* [WORK TO COMPLETE]
Give back exactly the lines of the material below, starting with the line with "white curtain: 4.63" and going on through the line with "little girl: 2.59".

* [RECORDS SHOWN]
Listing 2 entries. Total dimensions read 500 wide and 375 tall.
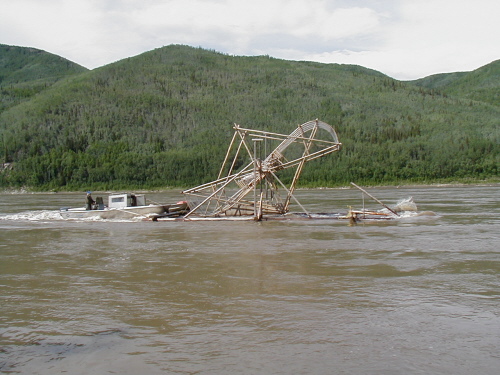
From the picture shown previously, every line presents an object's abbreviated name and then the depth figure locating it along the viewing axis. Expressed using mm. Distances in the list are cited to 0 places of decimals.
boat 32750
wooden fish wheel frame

--

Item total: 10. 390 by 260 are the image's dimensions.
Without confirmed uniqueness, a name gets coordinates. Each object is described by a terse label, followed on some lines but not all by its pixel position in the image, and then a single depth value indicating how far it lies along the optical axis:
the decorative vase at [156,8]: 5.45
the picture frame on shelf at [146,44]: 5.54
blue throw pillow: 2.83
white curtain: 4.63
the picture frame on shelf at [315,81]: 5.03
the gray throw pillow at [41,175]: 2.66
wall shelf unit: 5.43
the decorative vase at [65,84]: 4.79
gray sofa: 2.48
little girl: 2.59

* [RESPONSE TO THE EXERCISE]
white curtain: 4.63
the picture frame on shelf at [315,81]: 5.03
the gray throw pillow at [41,175]: 2.66
wall shelf unit: 5.43
the decorative vase at [65,84]: 4.79
gray sofa: 2.48
little girl: 2.59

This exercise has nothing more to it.